What we don't have is your third source — the protocol-level decoded state-change. For email, that'd be "what does Gmail's API say will actually happen if this AUTO-archive runs." We don't surface that today, and your framing makes me want to. The thread is making me wonder if every category of irreversible action deserves its own deterministic ground-truth source — chain state for signing, Gmail history API for archive, etc. — paired with the probabilistic classifier rather than relying on it.
Curious: when your three decoders disagree, what's the typical breakdown? Agent-vs-ABI most common? Or chain-vs-ABI (unexpected state path)? Asking because in our domain we don't actually know what the most common disagreement pattern is yet, and that probably shapes where modeling effort should go.
Agent-vs-ABI is the most common by a long way. The agent narrates a high-level intent ("swap 1 ETH for USDC on Uniswap") and the ABI decode shows the calldata is doing something the narration glossed over: wrong router, wrong slippage tolerance, approval to a different contract than the one being called. The agent isn't lying, it's compressing, and compression drops the bits that matter for signing.

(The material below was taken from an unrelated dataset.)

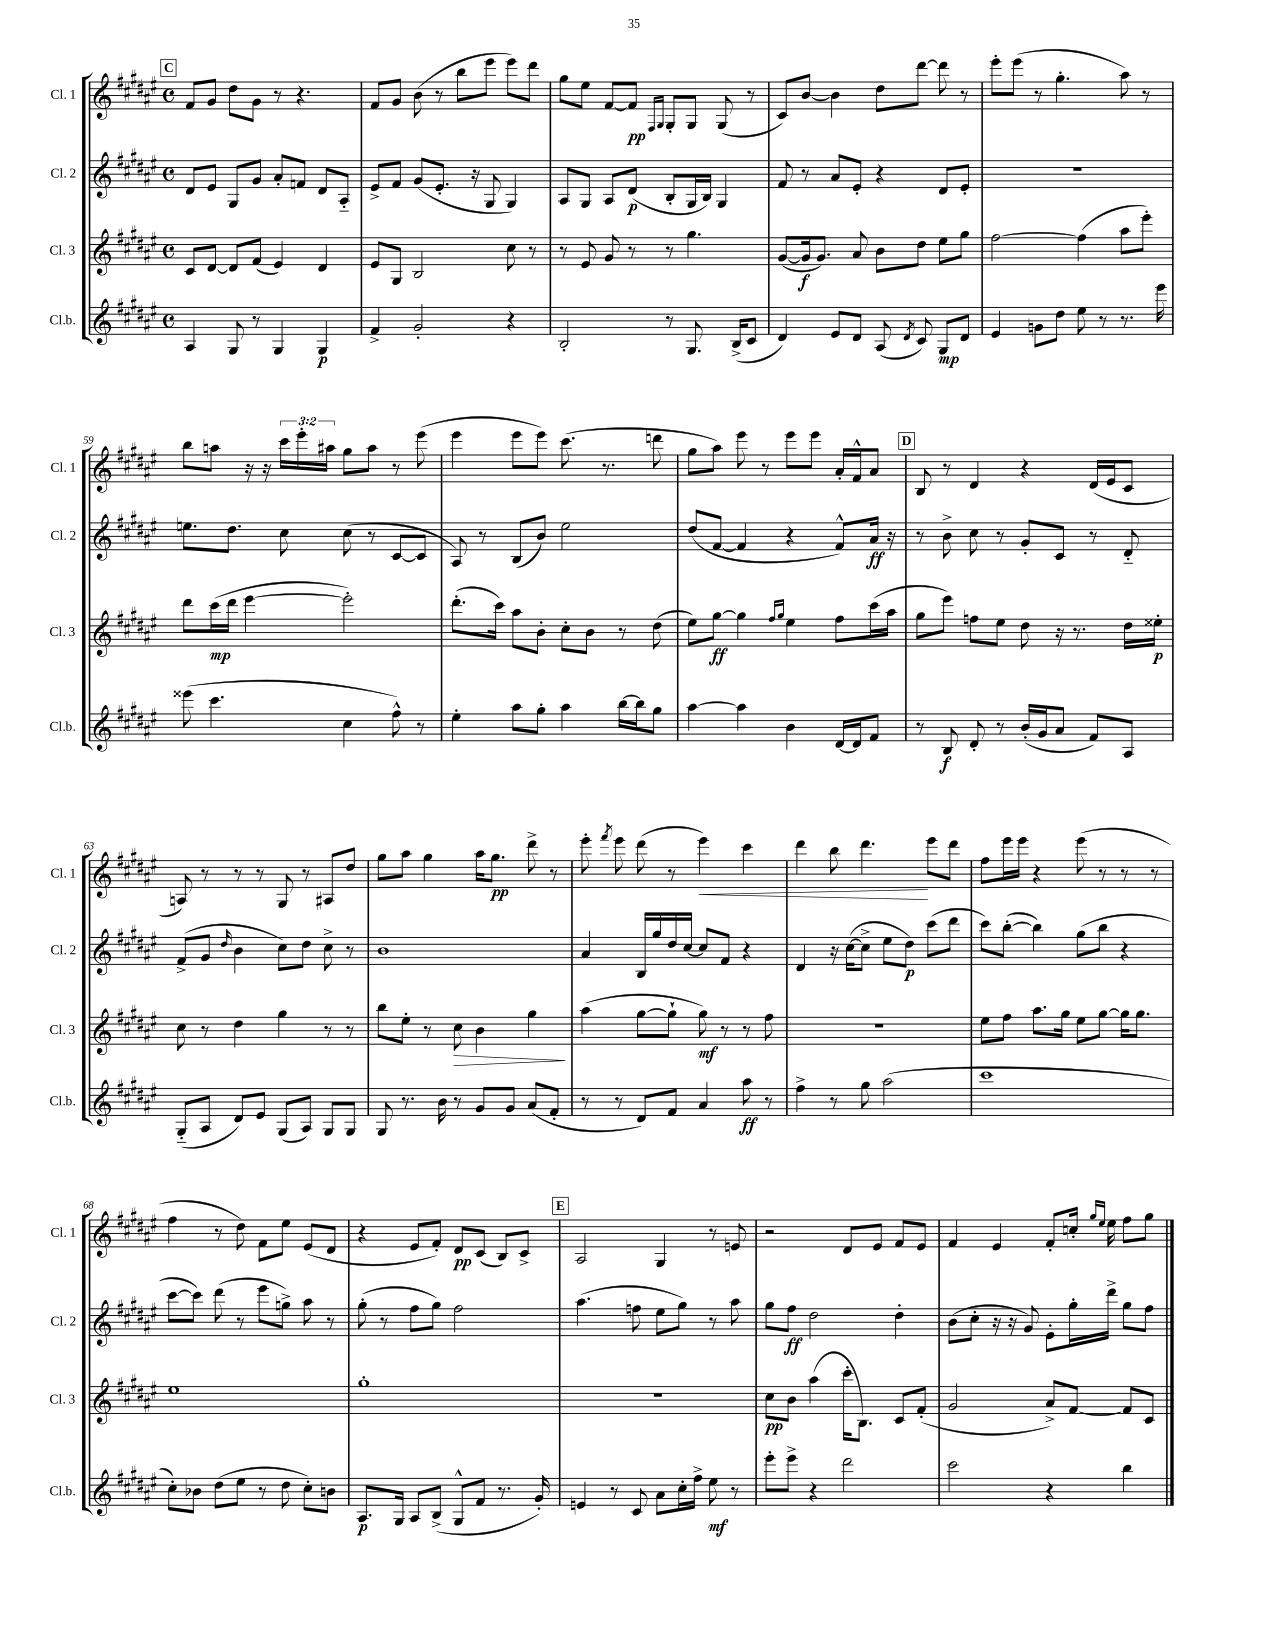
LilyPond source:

Chain-vs-ABI disagreements are rarer but more dangerous when they happen. The ABI decode reads cleanly ("approve spender X for amount Y") but the chain state shows X is a freshly-deployed contract with no verified source, or the same address has a different bytecode than the user saw last time, or the approval would push cumulative exposure on this token over a threshold the user set. The ABI looks fine in isolation, the chain context is what flags it.
Your point about every irreversible action deserving its own deterministic source is the right framing. The probabilistic layer can stay probabilistic if the deterministic floor catches the cases where probability isn't enough. Gmail history API for archive is exactly the right analog. The question is which actions are worth the engineering cost of a dedicated decoder and which can ride on classifier confidence alone. We've ended up drawing the line at "anything that can't be undone client-side."

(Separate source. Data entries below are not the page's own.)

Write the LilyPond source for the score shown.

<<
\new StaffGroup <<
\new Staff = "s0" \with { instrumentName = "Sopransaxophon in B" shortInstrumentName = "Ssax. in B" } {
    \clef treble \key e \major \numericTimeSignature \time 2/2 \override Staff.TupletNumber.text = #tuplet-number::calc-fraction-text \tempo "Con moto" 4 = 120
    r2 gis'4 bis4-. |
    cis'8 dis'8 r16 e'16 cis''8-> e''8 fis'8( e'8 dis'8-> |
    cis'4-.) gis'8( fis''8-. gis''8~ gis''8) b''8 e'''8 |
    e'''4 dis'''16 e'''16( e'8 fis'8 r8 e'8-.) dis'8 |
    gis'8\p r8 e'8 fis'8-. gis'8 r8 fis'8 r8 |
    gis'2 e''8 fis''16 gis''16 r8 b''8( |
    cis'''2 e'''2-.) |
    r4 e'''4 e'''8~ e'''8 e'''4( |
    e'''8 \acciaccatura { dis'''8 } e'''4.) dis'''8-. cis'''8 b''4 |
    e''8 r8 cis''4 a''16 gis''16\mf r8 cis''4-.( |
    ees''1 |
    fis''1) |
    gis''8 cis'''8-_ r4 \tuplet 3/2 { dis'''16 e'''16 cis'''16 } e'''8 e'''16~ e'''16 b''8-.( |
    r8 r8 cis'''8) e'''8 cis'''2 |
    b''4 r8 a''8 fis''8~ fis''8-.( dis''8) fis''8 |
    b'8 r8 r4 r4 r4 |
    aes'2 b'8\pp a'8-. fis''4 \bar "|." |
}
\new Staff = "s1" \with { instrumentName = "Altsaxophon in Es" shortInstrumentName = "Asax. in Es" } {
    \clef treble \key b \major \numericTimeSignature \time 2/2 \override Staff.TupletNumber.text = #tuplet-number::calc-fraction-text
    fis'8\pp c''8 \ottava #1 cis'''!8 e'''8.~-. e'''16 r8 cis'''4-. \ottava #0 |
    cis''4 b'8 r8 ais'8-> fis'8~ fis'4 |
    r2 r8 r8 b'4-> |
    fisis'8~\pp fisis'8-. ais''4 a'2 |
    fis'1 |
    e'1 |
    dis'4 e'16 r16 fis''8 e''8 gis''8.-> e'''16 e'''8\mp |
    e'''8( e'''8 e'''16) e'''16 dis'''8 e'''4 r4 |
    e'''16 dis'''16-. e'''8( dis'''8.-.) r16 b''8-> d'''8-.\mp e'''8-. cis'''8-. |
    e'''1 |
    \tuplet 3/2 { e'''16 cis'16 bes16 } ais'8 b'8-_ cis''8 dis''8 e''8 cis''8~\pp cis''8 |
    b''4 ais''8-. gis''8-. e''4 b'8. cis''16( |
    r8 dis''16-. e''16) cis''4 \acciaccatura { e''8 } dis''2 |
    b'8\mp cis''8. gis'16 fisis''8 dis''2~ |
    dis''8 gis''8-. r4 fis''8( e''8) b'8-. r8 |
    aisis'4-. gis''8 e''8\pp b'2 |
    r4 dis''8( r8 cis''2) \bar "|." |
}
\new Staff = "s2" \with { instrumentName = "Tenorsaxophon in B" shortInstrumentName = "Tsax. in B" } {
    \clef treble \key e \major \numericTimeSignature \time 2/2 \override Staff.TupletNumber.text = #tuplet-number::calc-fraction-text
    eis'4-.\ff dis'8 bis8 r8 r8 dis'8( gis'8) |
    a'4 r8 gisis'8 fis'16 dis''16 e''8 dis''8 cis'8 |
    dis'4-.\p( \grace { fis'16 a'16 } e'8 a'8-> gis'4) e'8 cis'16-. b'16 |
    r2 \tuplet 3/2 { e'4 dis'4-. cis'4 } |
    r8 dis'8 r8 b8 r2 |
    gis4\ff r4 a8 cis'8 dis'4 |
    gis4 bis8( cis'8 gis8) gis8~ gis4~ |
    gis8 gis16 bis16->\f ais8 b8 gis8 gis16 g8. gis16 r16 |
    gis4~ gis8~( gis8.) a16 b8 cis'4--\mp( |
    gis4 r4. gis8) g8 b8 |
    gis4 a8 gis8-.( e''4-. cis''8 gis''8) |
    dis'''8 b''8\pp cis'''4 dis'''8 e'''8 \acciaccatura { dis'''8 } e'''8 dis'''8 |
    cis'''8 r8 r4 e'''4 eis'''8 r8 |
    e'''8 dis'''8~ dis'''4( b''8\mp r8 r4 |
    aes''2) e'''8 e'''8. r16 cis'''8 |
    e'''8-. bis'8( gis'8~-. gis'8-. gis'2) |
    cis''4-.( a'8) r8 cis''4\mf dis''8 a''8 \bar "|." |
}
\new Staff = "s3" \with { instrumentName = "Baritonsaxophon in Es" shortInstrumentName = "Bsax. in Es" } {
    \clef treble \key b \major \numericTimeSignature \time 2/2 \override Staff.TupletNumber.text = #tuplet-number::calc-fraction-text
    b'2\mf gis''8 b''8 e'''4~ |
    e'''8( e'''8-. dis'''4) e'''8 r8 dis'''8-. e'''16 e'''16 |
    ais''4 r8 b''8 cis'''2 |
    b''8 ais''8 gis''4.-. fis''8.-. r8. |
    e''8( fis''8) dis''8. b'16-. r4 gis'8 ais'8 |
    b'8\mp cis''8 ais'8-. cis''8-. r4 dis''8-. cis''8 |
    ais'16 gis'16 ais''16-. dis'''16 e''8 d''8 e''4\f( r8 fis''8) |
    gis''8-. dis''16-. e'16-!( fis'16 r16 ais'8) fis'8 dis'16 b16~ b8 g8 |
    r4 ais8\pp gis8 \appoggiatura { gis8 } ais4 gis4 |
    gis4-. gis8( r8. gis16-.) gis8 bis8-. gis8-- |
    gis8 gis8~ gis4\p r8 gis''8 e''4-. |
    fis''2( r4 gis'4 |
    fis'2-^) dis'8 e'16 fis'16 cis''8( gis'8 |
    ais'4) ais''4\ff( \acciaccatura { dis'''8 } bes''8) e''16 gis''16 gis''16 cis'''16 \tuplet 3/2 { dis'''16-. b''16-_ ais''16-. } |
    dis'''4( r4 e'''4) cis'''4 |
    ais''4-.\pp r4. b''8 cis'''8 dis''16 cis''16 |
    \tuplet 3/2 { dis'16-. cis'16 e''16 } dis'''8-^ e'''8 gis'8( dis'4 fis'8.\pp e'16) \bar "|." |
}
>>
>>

The line we ended up drawing was "any action that can't be undone with
a single user click" — which in email turns out to be just three: send,
permanent delete, forward-to-external. Everything else (archive, trash,
label, mark read, tier override) is one click to reverse, so it rides
on classifier confidence + the input-hash from #468.
On the compression point — we read it as "don't sign on the narration,
sign on the deterministic artifact." For the 3-action list, our artifact
is an ActionReceipt that pins (recipient, body bytes, intent, the
input-hash from #468) as a sha256 over the canonical bytes. Two PRs
landed:
PR #480 (github.com/k08200/klorn/pull/480) — doctrine +
helpers: FLOOR_ACTIONS, ActionReceipt schema, payloadHash functions
for each floor action, verifyReceipt, mismatch errors. Doctrine
written up at docs/doctrine/deterministic-floor.md so the line is
enforceable in code review, not just in conversation.
PR #481 (github.com/k08200/klorn/pull/481) — enforcement:
PendingAction.actionReceipt column, mint at /approve, verify at
execute. send_email now throws FloorReceiptRequiredError without a
receipt and ActionReceiptMismatchError if the bytes mutated between
approve and execute. The autonomous-agent's direct-invocation path
fails closed.
On Gmail History API as the email-side ABI analog: it gives a
replayable log of label-level state transitions, so for "did this
archive atomically move INBOX→Archive" it works as a deterministic
floor. For send_email the body bytes don't live in History, so the
body-hash has to be ours. The floor for send is necessarily on our
side, not Gmail's — but the principle (deterministic, replayable,
content-addressed) is the same.
Curious what shape verify-or-escalate took for Moonshift — what's the
action class you keep refusing to let the agent ship?